How Can A “Worst-Case Scenario" Exercise Support The Digitization Projects?

30 January 2019
e-health
News
Transformation, not technology The first step in the digitization of the processes carried out in healthcare institutions is to learn the basic mistakes made when implementing other IT systems and to find ways to avoid them. When something goes wrong or not according to plan, software is most often blamed because it is too slow, because some errors appear, or because it is unintuitive. However, many case studies show something completely different. The most common reasons for the failure of an IT project include incorrect management of risks and of the digitization process, budget miscalculations and failures of the training plan. The computers on which doctors and nurses enter data and the structure of the IT system is usually of secondary importance. Besides, technology alone is not enough. If we want to see real change, we should look at the big picture and introduce a culture of innovation. Transforming old work rules, habits and patterns is not easy and naturally encounters resistance. It will also not happen overnight. It requires us to work hard and work together. Good communication with all employees and transparent actions are also a must. Visualization of failures Digitization is a very complicated process, especially in healthcare institutions, where medical data interlocks with administrative data. The variety of professions (medical and administrative) and, thus, the variety of expectations, can lead some groups to engaging in conflict, sabotaging new solutions or even demonstrating considerable resistance. Everything cannot be expected to go swimmingly. Furthermore, digitalization is a change process, and each change causes a natural disruption in previously established organizational procedures. Even if these procedures were not perfect before, it will take time for the IT system to streamline them, so it is very possible that, at the very beginning, the procedures will function even worse than before.

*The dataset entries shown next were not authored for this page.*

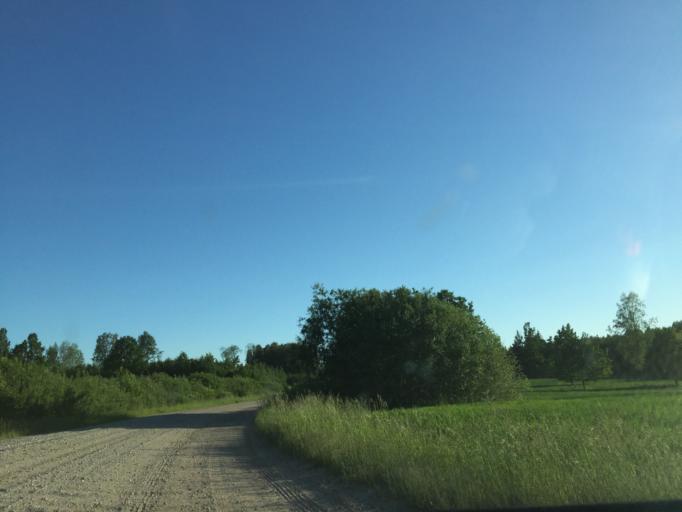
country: LV
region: Broceni
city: Broceni
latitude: 56.8568
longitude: 22.5747
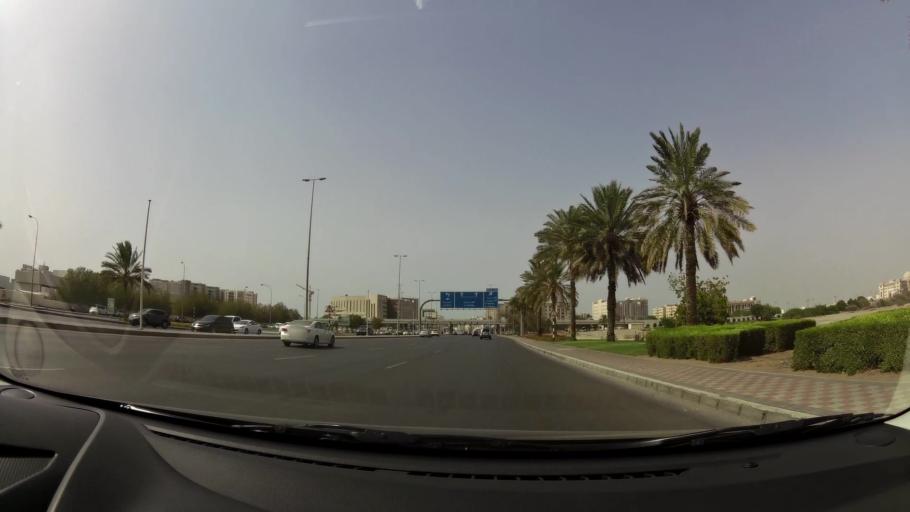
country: OM
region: Muhafazat Masqat
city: Bawshar
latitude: 23.5856
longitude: 58.3821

Digitalization is a change process, and each change causes a natural disruption
The transitional period between the launch of an IT system and the complete implementation of the planned way of its functioning is the most difficult. Frustration and dissatisfaction grow, employees feel stressed and lost. If such a situation lasts for a few weeks or even months, there is a high risk that the negative attitude will remain for longer, even forever. There are several ways to deal with this. The staff must feel constantly supported and understood by the management. System issues must be removed on an ongoing basis (hence why supervision is such an important stage of post-implementation). Regular meetings are used to gather opinions and respond quickly, if necessary. Moreover, staff should be informed of even the smallest successes. What can go wrong? The most important thing, however, is to be prepared for every circumstance. Most of them can be foreseen. It doesn’t matter if the organization makes first steps in digitalization or plan to expand already existing solution with new features. What will help is a conversation with those who carried out a similar project, and a short survey to learn what the staff is afraid of when it comes to digitization and what they think may go wrong. The exercise consists of visualizing worst-case scenarios. Imagine an expensive digitization project at a healthcare institution that turns out to be unsuccessful a year after its implementation. What could have been the reasons for this, what went wrong? Could this have been prevented, and, if so, how? Answers will help not only identify concerns but, above all, will help to prepare for many worst-case scenarios. It’s one of the easiest ways to recognize the fears of the workers and to monitor the general approach to the digitalization. Medical and administrative staff should be also regularly surveyed. What makes work difficult? What kind of problems the doctors and nurses have to face and how – in their opinions – IT could help? What slows the work? Where are the bottlenecks in patient flow? The results might be both surprising and inspiring.